Excerpt →
Back in the dark ages, when everyone had to come into the office all the time, you could walk around and glare at employees if they weren’t working hard enough. And what could they do, go work at the neighboring coal mine?
That was before we cared all that much about employee happiness and the employee experience. Then we walked around, making sure people were happy and focused on their work. We could see when Jane was never at her desk and when Steve was always in the office kitchen. We could detect unhappiness before it exploded (Or, at least, we like to imagine we could).
But today? Forty-three percent of American workers work at least some of the time remotely. Eighty-two percent of workers want to work at least some of the time remotely. People love it. But, how on earth do you operate as an employee relations specialist when you have no direct relationship with the employees?
Sure, it’s easy enough to have Slack and Zoom and whatever internal software you’ve developed to communicate with remote workers, but it’s a bit harder for employee relations people. It’s awkward if you just send an instant message saying, “Hey, this is Jane from HR. Just checking up on you!”
Yeah, that doesn’t work. So, the temptation may be to move into reactionary mode. When someone complains about a bad boss, sexual harassment, or an unfair raise, you investigate, mitigate and (we hope) fix the problems. But good employee relations professionals are proactive. It’s better to prevent sexual harassment than investigating it. It’s better to give fair raises in the first place, then to slap a Band Aid on the problem.
Here are some ideas on how you can do that with a remote workforce:
It seems basic, but make sure everyone knows who you are and what you can do for them. And make sure they know how to reach you. In an email, instant messages, or whatever system your company uses, your name should be “Employee Relations Jane Doe.” That means they can find you even when they’ve forgotten who you are.
Join in for the positive
When groups get together for face-to-face meetings, be present. If they are never all together, join in for virtual meetings. Always use your video camera for group meetings, even if others don’t. If the employees feel like they know you, they’ll speak to you more, and that will help you do more. Don’t just show up when someone needs a reprimand or to ask painful questions about the incident at the trade show. Be present! Even though you’re only virtual — be seen.

What to do →
A – From the article on remote employee relations, extract the passage starting at "Back in the" and ending at "neighboring coal mine?".
B – Copy the rows starting at the line that contains "gray cross: moved 18 px left, 16 px down" and ending at the line that contains "orange arrow: rotated 12", with both of those lines included. Leave the picture lines out.
The article and the rows below it come from unrelated sources.

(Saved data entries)
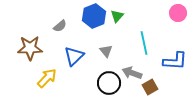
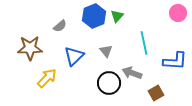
brown square: moved 6 px right, 6 px down
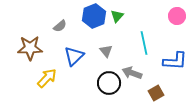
pink circle: moved 1 px left, 3 px down
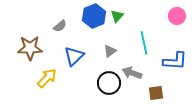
gray triangle: moved 4 px right; rotated 32 degrees clockwise
brown square: rotated 21 degrees clockwise
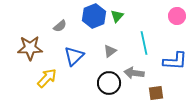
gray arrow: moved 2 px right; rotated 12 degrees counterclockwise
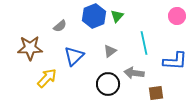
black circle: moved 1 px left, 1 px down
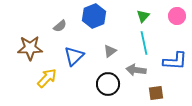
green triangle: moved 26 px right
gray arrow: moved 2 px right, 3 px up
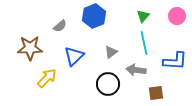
gray triangle: moved 1 px right, 1 px down
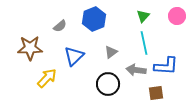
blue hexagon: moved 3 px down
blue L-shape: moved 9 px left, 5 px down
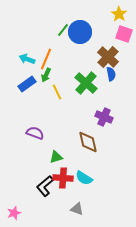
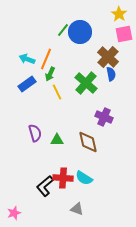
pink square: rotated 30 degrees counterclockwise
green arrow: moved 4 px right, 1 px up
purple semicircle: rotated 54 degrees clockwise
green triangle: moved 1 px right, 17 px up; rotated 16 degrees clockwise
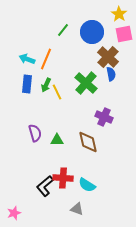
blue circle: moved 12 px right
green arrow: moved 4 px left, 11 px down
blue rectangle: rotated 48 degrees counterclockwise
cyan semicircle: moved 3 px right, 7 px down
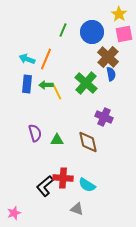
green line: rotated 16 degrees counterclockwise
green arrow: rotated 64 degrees clockwise
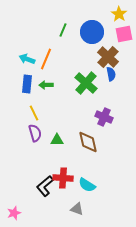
yellow line: moved 23 px left, 21 px down
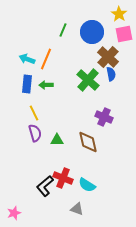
green cross: moved 2 px right, 3 px up
red cross: rotated 18 degrees clockwise
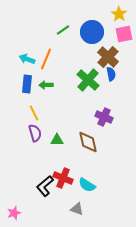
green line: rotated 32 degrees clockwise
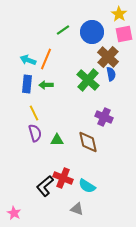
cyan arrow: moved 1 px right, 1 px down
cyan semicircle: moved 1 px down
pink star: rotated 24 degrees counterclockwise
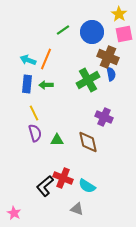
brown cross: rotated 20 degrees counterclockwise
green cross: rotated 20 degrees clockwise
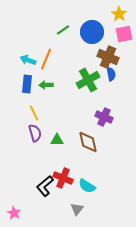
gray triangle: rotated 48 degrees clockwise
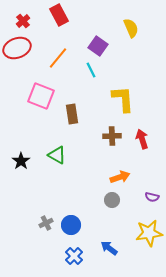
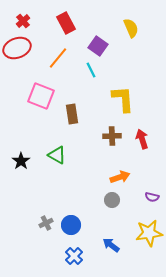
red rectangle: moved 7 px right, 8 px down
blue arrow: moved 2 px right, 3 px up
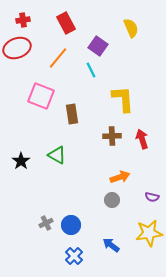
red cross: moved 1 px up; rotated 32 degrees clockwise
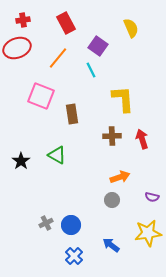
yellow star: moved 1 px left
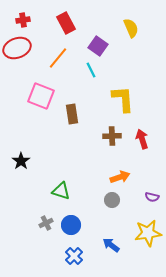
green triangle: moved 4 px right, 36 px down; rotated 12 degrees counterclockwise
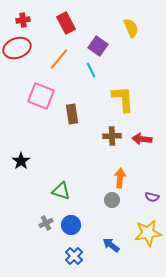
orange line: moved 1 px right, 1 px down
red arrow: rotated 66 degrees counterclockwise
orange arrow: moved 1 px down; rotated 66 degrees counterclockwise
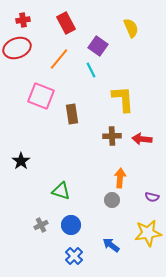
gray cross: moved 5 px left, 2 px down
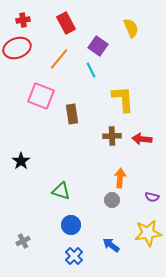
gray cross: moved 18 px left, 16 px down
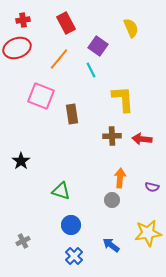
purple semicircle: moved 10 px up
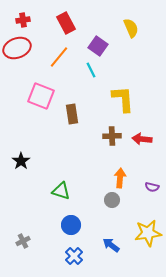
orange line: moved 2 px up
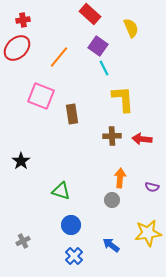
red rectangle: moved 24 px right, 9 px up; rotated 20 degrees counterclockwise
red ellipse: rotated 24 degrees counterclockwise
cyan line: moved 13 px right, 2 px up
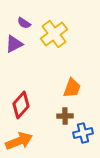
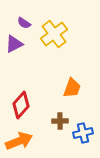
brown cross: moved 5 px left, 5 px down
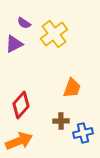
brown cross: moved 1 px right
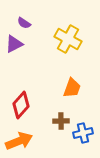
yellow cross: moved 14 px right, 5 px down; rotated 24 degrees counterclockwise
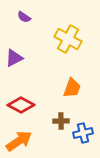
purple semicircle: moved 6 px up
purple triangle: moved 14 px down
red diamond: rotated 76 degrees clockwise
orange arrow: rotated 12 degrees counterclockwise
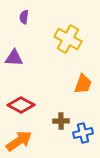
purple semicircle: rotated 64 degrees clockwise
purple triangle: rotated 30 degrees clockwise
orange trapezoid: moved 11 px right, 4 px up
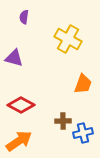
purple triangle: rotated 12 degrees clockwise
brown cross: moved 2 px right
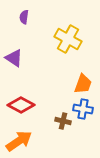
purple triangle: rotated 18 degrees clockwise
brown cross: rotated 14 degrees clockwise
blue cross: moved 24 px up; rotated 24 degrees clockwise
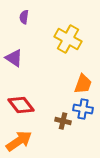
red diamond: rotated 24 degrees clockwise
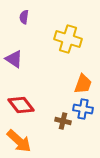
yellow cross: rotated 12 degrees counterclockwise
purple triangle: moved 1 px down
orange arrow: rotated 76 degrees clockwise
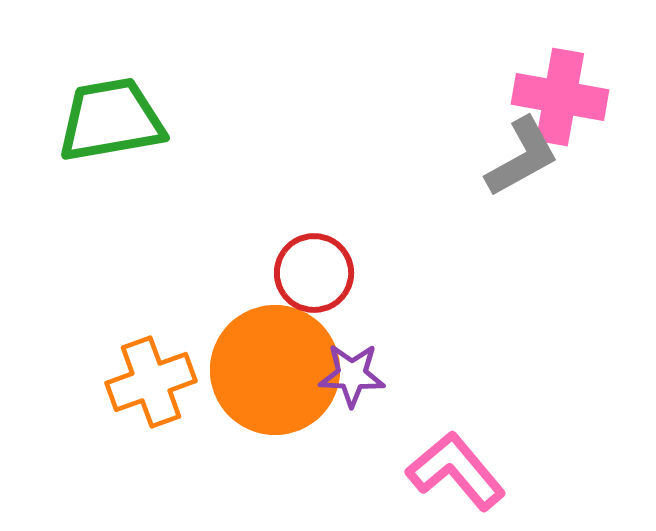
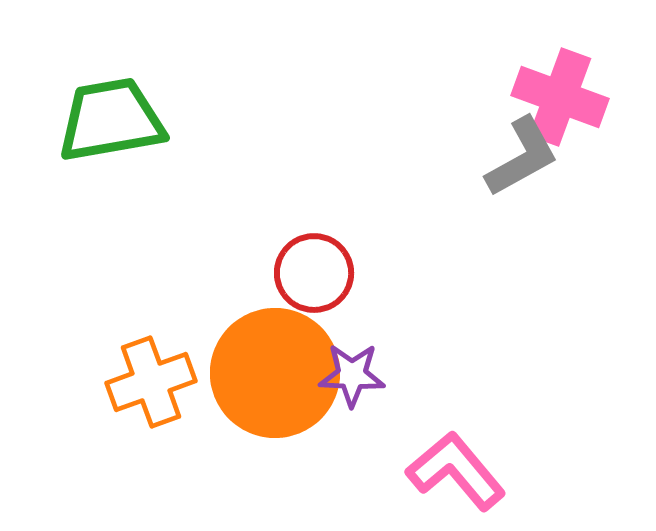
pink cross: rotated 10 degrees clockwise
orange circle: moved 3 px down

Solution set →
A –
Back in the dark ages, when everyone had to come into the office all the time, you could walk around and glare at employees if they weren’t working hard enough. And what could they do, go work at the neighboring coal mine?

B –
gray cross: moved 18 px left, 16 px down
purple semicircle: moved 10 px up
orange line: moved 2 px up
red rectangle: moved 24 px right, 9 px up; rotated 20 degrees counterclockwise
red ellipse: rotated 24 degrees counterclockwise
cyan line: moved 13 px right, 2 px up
brown cross: moved 5 px left, 5 px down
brown cross: moved 1 px right
yellow cross: moved 14 px right, 5 px down; rotated 24 degrees counterclockwise
purple semicircle: moved 6 px up
purple triangle: moved 14 px down
red diamond: rotated 76 degrees clockwise
orange arrow: rotated 12 degrees counterclockwise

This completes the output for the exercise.